When both the datasets cart and the datafiles cart have contents, an extra button will appear at the bottom of the form (i.e. below the datafiles cart), titled "Submit Job for Cart (datasets and datafiles)". This is the only way to submit both datasets and datafiles to the same job run. The Job Type has to accept both datasets and datafiles before this will be possible.
Clicking on any of the Submit buttons on the main IJP page launches the JobOptions dialog.
If multiple inputs (datasets and/or datafiles) are selected, and if the job-type allows multiple inputs per job, this option allows you to choose to run one job for all the inputs, or separate jobs for each input.
Selection of a single dataset and a single datafile counts as "multiple inputs selected", as there will be two inputs.
Note that it may not be sensible to run a "multiple" job-type once per input. For example, the demo copy_datafile job requires precisely one dataset and one datafile to be selected; so the job-type specifies that it accepts multiple inputs, but the job won't run unless the inputs consist of a single dataset and a single datafile.
(By the time you read this, copy_datafile may have been expanded to take one dataset and multiple datafiles, and to copy all of the datafiles into the dataset; but it will still make no sense to run one job per input, as one instance will receive the dataset but no datafiles, and the other instances will receive one datafile but no target dataset!)
If multiple inputs are selected, but the selected job-type does not support multiple inputs per job, then the option will ask you to confirm (via a checkbox) that you would like to run multiple instances of the job, one per selected dataset or datafile.
If only a single input (dataset or datafile) is selected, this option does not appear.
The remainder of the options in the dialog are determined by the job type specification, which defines the set of options and their input types. Each option type has its own input elements; the currently-supported option types and their input forms are:
If the option has default, min or max values, these are shown on the form. It is possible to enter values outside the min/max range, but this will report an error if you try to submit the job.
In the job type specification, each job option can have a condition that depends on the dataset parameters; the option will only be made available if the condition is true for *all* selected datasets.

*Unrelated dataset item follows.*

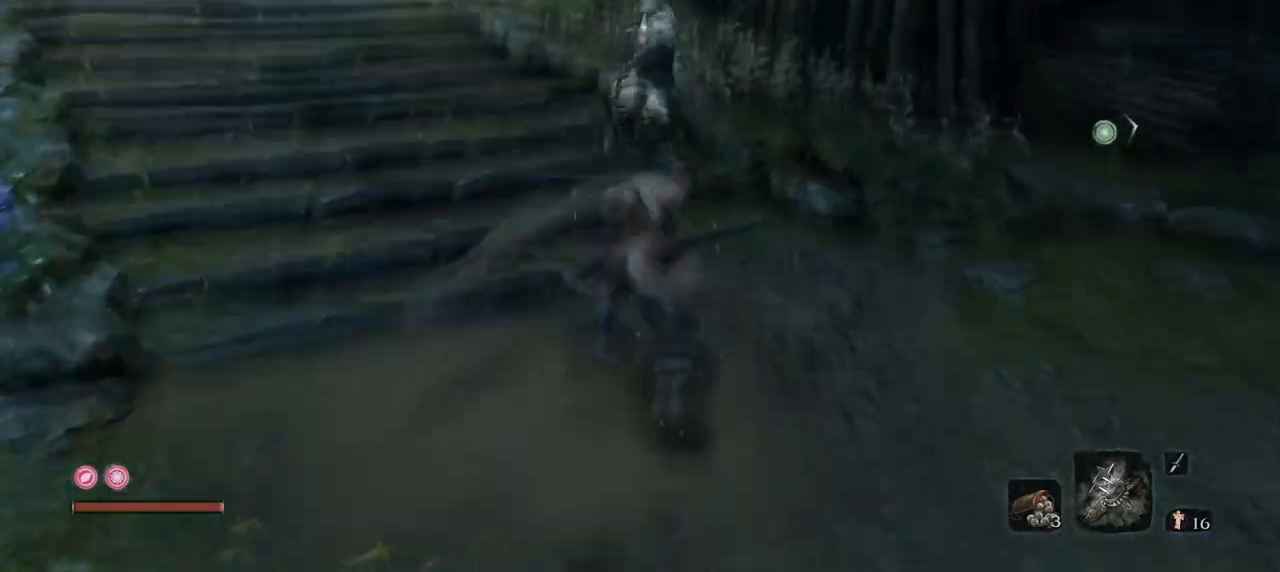
{"keys": ["e", "s"], "mouse": ["mb4"], "events": [[150, "s", "down"], [200, "e", "down"], [434, "mouse_mb4", "down"]]}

Datafiles are not considered at all; one consequence of this is that if *no* datasets are selected (only datafiles), then any options that have a condition will not be made available.
The IJP is configured with details of one or more batch servers to which it can submit jobs.
Pressing the Submit button will send the job (or multiple jobs, if so requested) to the batch server(s). For each job, the IJP will request an estimate from each batch server, and will choose one of the servers that returns the best estimate.
A dialog shows the job-id obtained from the batch server. The id should be visible in the Job Status Panel.
Note that users cannot directly select a particular batch server; but some batch servers may not be able to run some job types (in which case, they should return an estimate of (effective) "infinity".
On the main IJP panel, clicking the "Show job status panel" button opens the Job Status panel in an overlay. This lists all jobs submitted by the current user, ordered by time of submission. For each job, the list shows the job's ID, name, submission date/time and status. The status can be the following:
The panel is automatically refreshed; the IJP checks the status of each uncompleted job with the batch servers at regular intervals.
At the top of the panel are a number of buttons:
Refresh Job Status checks the status of each uncompleted job (though the auto-refresh interval is small enough that this should rarely be required).
The remaining buttons apply to the currently-selected job.
Display Job Output shows the (standard) output from the job. If the job status is Queued, there will be no output yet. A job that is Executing may have output, if the batch server supports it (and if the job has produced any output at that point). A job that has Completed may produce standard output.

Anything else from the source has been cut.